Не смогли начать работу только Печерский и Дарницкий подпольные райкомы партии, подвергшиеся репрессиям уже в первые дни оккупации. В Дарнице гитлеровцы схватили и расстреляли на месте восемнадцать коммунистов-железнодорожников, сотни людей были брошены в застенки гестапо и лагеря. Спасаясь от ареста, член Дарницкого подпольного райкома партии Афанасий Никитич Тимощук вынужден был временно оставить город; подпольную работу в Дарнице он начал вести позднее, в январе 1942 года, когда вернулся из Полтавской области.
В сентябре 1941 года при подпольном горкоме партии был создан штаб диверсионно-подрывной работы во главе с начальником цеха Киевского паровозовагоноремонтного завода Владимиром Кудряшовым. В него входили члены Железнодорожного подпольного райкома партии Георгий Левицкий, Иван Сикорский и комсомолка Таня Маркус. Вскоре к ним присоединились коммунисты Сергей Пащенко, Федор Ревуцкий и комсомолец Александр Горобец. Штаб сразу же развернул боевую деятельность. При непосредственном участии В. Кудряшова, И. Сикорского и Г. Левицкого за пять дней сентября было взорвано помещение станции Киев-Товарный, два основных цеха на паровозовагоноремонтном заводе, главные железнодорожные мастерские, депо имени Андреева, помещение привокзального отделения почты, водонапорные башни на пассажирской и товарной станциях, Соломенский и Воздухофлотский мосты. Владимир Кудряшов и Иван Пятниченко сожгли молокозавод, находившийся на улице Жадановского и начавший работать на фашистов.
Под руководством Московского подпольного райкома партии в конце сентября были выведены из строя фабрики имени Горького и имени Розы Люксембург. Диверсии парализовали также ряд предприятий Октябрьского, Сталинского и других районов города.
Начать активную деятельность в оккупированном Киеве был готов и запасной подпольный горком партии в полном составе: секретарь — Семен Григорьевич Бруз, заместитель секретаря — Павел Тимофеевич Громыко, члены горкома — Галина Степановна Подшивалова и Владимир Илларионович Артамонов (он был одновременно и секретарем Московского запасного подпольного райкома партии).
Под руководством основного и запасного горкомов партии в Киеве с первых дней оккупации развернули работу девять подпольных райкомов комсомола (после массовых арестов из них осталось три), а также сто восемнадцать подпольных организаций и групи. В их составе было полторы тысячи киевлян.

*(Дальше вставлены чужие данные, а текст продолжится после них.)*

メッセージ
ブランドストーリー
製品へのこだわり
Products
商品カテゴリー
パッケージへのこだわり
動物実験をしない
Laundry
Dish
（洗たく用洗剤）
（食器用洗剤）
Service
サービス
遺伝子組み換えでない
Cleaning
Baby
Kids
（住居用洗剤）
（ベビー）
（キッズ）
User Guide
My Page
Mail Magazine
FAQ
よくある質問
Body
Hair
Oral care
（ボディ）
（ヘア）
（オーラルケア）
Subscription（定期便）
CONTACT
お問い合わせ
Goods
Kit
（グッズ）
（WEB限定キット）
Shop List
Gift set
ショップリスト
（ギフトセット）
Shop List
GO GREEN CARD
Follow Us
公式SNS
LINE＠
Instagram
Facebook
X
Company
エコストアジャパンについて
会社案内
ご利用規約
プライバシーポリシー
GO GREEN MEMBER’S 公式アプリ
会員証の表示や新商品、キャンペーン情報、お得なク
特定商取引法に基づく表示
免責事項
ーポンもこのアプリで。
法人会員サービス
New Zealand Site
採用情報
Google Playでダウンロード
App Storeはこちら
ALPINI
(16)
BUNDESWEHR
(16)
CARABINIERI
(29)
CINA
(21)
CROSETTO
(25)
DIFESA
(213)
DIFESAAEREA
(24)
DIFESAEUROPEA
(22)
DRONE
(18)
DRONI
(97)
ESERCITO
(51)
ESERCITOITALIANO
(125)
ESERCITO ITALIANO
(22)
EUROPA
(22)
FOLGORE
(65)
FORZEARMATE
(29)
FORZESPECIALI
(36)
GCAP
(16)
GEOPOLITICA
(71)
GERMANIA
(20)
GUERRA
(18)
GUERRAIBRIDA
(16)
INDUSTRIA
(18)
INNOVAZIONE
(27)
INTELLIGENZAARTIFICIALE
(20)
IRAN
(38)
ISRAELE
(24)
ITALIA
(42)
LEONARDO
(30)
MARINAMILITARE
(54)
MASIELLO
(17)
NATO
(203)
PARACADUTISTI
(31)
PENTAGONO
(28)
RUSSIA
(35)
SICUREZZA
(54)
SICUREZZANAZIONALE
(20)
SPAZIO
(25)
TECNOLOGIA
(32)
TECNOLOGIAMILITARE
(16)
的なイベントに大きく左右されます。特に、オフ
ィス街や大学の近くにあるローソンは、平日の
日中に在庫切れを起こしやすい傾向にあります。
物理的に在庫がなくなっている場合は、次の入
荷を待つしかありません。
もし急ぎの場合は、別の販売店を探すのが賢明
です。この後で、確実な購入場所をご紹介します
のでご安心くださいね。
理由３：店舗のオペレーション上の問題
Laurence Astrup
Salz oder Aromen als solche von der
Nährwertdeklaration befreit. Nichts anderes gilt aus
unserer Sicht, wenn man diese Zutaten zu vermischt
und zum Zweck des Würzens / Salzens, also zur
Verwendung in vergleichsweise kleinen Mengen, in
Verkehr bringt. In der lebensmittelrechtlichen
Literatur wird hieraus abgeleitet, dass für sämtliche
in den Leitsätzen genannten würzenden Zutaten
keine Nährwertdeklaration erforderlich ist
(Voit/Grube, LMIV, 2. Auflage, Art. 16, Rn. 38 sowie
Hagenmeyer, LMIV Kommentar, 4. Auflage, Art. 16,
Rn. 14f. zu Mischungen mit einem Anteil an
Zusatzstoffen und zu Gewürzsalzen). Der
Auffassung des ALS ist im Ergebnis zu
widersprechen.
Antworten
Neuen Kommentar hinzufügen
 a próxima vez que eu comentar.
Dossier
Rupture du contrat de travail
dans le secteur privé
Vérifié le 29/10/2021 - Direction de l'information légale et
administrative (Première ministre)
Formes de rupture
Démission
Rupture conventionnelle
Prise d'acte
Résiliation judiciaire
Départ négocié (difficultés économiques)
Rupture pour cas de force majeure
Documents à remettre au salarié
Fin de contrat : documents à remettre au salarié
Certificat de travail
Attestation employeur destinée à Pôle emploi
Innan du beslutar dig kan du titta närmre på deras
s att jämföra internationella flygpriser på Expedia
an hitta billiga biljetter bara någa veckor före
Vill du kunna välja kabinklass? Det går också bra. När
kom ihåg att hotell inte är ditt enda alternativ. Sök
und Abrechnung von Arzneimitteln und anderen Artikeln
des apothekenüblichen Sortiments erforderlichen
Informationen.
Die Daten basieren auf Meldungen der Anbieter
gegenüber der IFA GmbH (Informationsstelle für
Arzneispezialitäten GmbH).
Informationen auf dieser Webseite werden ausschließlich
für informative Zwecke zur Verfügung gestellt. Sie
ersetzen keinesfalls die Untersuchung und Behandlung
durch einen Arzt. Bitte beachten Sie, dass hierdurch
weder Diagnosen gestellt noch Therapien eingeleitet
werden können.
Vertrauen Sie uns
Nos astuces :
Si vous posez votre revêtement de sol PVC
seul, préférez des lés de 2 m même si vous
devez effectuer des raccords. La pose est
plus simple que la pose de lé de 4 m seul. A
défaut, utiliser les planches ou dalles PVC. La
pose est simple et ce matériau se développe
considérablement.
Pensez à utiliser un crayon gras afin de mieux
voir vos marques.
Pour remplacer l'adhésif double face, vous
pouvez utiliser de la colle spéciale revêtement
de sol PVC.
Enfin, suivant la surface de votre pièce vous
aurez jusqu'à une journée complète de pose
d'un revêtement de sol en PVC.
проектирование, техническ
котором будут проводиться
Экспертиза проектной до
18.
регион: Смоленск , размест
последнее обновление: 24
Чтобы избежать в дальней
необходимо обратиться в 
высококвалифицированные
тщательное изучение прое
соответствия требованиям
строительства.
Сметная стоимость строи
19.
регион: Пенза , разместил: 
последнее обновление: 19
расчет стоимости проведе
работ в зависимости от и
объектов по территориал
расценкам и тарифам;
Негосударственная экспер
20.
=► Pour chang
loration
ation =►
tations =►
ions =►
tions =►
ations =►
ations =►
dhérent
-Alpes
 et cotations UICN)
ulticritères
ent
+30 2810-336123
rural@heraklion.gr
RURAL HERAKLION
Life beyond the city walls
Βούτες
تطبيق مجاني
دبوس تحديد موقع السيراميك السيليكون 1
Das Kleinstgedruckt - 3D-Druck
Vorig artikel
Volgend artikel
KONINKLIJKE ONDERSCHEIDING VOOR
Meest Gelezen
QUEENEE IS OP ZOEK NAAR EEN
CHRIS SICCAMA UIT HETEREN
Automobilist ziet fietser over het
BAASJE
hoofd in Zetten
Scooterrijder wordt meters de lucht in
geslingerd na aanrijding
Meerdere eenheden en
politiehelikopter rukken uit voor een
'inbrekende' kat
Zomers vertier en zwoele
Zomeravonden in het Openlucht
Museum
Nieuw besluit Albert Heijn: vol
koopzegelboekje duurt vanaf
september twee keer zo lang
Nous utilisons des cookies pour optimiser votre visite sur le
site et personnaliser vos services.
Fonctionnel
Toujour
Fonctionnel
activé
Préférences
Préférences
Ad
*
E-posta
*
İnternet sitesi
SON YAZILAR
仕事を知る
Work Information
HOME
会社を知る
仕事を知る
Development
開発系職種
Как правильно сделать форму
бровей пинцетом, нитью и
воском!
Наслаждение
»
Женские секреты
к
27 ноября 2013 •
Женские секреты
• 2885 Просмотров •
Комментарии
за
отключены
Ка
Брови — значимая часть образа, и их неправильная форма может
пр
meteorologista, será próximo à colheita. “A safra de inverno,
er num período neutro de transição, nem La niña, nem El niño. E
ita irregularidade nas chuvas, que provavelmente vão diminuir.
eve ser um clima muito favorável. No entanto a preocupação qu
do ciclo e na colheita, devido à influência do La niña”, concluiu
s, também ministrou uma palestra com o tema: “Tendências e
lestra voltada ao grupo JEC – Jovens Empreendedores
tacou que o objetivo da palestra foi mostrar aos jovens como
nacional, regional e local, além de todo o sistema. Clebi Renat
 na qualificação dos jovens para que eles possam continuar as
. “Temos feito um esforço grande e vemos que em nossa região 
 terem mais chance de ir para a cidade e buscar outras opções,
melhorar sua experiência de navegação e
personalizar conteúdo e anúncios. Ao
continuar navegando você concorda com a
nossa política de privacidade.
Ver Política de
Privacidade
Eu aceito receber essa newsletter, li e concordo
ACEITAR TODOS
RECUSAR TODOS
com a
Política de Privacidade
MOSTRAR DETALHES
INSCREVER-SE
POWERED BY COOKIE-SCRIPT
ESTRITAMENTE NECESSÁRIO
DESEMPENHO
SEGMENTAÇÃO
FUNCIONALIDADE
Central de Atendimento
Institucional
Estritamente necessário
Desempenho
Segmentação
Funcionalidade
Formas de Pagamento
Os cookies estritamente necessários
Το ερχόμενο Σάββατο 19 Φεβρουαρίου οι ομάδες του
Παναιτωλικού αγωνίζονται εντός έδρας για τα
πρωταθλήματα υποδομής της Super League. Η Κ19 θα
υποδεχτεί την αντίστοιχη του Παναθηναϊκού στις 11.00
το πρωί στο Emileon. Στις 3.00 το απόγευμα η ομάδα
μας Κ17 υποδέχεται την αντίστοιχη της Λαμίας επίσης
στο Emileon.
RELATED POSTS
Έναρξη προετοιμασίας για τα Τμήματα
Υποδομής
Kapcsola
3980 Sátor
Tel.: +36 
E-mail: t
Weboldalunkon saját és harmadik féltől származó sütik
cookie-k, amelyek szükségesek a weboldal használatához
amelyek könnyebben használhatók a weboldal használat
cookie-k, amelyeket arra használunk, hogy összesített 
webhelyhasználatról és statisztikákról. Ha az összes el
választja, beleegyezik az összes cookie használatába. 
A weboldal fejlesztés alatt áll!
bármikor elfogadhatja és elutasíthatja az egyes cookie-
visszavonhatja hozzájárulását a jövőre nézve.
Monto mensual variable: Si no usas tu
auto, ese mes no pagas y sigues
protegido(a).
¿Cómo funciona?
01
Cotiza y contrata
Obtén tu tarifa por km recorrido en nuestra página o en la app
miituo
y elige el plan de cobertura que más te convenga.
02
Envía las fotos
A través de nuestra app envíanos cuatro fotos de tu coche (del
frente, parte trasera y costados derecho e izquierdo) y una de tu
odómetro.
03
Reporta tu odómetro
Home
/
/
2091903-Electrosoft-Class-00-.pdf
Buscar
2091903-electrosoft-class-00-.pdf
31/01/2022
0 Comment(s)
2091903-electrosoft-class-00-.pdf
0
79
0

Миновав речной вокзал, Третьяк свернул налево, на Хоревую улицу. С каждым шагом нарастало волнение. Скоро... совсем, совсем близко... Вот и Глубочицкая улица с высокими, как берега реки, взгорьями по обеим сторонам; здесь в старину действительно протекала речка Глубочица, с тех пор улицу и называют по имени реки. На этой улице Третьяк жил с детства, по этим тротуарам бегал в начальную школу, знал здесь каждый двор и дом, каждое дерево. До войны на Глубочицкой было всегда многолюдно: неподалеку находился Житный рынок и знаменитый торговый центр Подола, где можно было купить все на свете. Теперь улица обезлюдела, в магазинах и ларьках были выбиты окна, отовсюду веяло запустением. Третьяк угрюмо шел вперед, задыхался, часто останавливался, прислоняясь плечом то к одному, то к другому дереву.
Близко, совсем уже близко был родной дом, но с каким трудом даются эти последние метры тяжелой дороги! Силы иссякают, шаг становится все короче и короче. Начинала кружиться голова. Дойдет ли вон до той калитки? Там уже конец пути — его дом. Дошел. Теперь всего-навсего надо подняться по шатким ступенькам на второй этаж; ступеньки высились перед ним как крутая гора. Еще усилие, еще.